Even though the Israelites had misused the word during Jesus’ triumphal entry, not really understanding what sort of deliverance God intended to give, we can find great meaning through this word and apply it to our own lives.
Worship leaders and Christian songwriters intentionally play and sing lyrics using this word because of its meaning.
First, we can learn that deliverance doesn’t always appear how we expect it.
We may want God to remove a thorn out of our side (2 Corinthians 12:7-9). We may want deliverance from a difficult family circumstance, or financial troubles, or any other plentiful items we could add to our list of trials.
But through the word Hosanna, we remind ourselves of the salvation that truly matters: That God chose to die on the cross for our sins so that we may be granted a chance to enter eternity with him.
God may not topple our Rome, but he does defeat our sin, which is a far greater enemy and oppressor.
Second, we can learn that we can praise God in the midst of our needing his help.
Hosanna is a happy declaration. You may have heard the song “It Is Well with My Soul.” The lyrics encourage us to praise God no matter what circumstances we’ve landed in life.

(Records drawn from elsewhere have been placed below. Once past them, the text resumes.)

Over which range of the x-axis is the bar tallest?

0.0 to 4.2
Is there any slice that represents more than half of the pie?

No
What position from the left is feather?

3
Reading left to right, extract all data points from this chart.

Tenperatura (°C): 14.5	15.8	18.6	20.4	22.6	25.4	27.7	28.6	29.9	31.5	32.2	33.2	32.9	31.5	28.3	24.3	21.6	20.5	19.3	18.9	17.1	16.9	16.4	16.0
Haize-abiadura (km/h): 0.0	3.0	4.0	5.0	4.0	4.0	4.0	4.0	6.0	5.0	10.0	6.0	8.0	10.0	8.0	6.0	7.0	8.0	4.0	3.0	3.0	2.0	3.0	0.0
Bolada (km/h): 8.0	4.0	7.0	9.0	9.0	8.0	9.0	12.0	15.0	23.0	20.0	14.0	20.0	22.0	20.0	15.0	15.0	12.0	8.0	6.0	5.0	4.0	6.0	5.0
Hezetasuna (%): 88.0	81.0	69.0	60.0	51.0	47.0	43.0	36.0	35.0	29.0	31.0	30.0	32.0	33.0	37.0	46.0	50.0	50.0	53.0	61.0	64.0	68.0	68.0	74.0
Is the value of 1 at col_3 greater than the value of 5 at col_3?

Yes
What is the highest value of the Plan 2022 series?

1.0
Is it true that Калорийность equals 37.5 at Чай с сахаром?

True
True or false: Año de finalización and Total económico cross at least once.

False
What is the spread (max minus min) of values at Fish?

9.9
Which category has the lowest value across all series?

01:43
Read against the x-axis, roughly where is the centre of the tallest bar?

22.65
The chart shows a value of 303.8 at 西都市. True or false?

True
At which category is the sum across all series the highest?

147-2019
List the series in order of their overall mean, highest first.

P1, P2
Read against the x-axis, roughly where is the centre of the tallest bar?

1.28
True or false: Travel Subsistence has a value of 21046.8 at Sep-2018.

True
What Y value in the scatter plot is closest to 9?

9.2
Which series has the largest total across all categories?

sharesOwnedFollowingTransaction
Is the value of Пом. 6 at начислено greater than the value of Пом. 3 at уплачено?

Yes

No matter what season we’ve entered, a time to be born, a time to die, etc. (Ecclesiastes 3) that we know that he has delivered us, and he will ultimately deliver us from the sorrows we experience in this lifetime.
The Israelites didn’t know exactly what they’d proclaimed when Jesus entered Jerusalem. They’d had a history of winding up under oppressive powers and then God sending someone to deliver them. We see this during the time of the Judges and beyond, all the way through the Maccabean revolt.
They went into the holy week with some unholy expectations. With some palm branches, they thought they could appease God to overcome whatever struggles they dictated.
But God sees beyond what they think they need and shows them true deliverance. They cry Hosanna, and God ultimately appeals to that call by dying on a cross for them.
In the same way, we may be calling out Hosanna for littler things that God may not always grant. But he provides us with a far greater deliverance and deliverer than we could have ever imagined.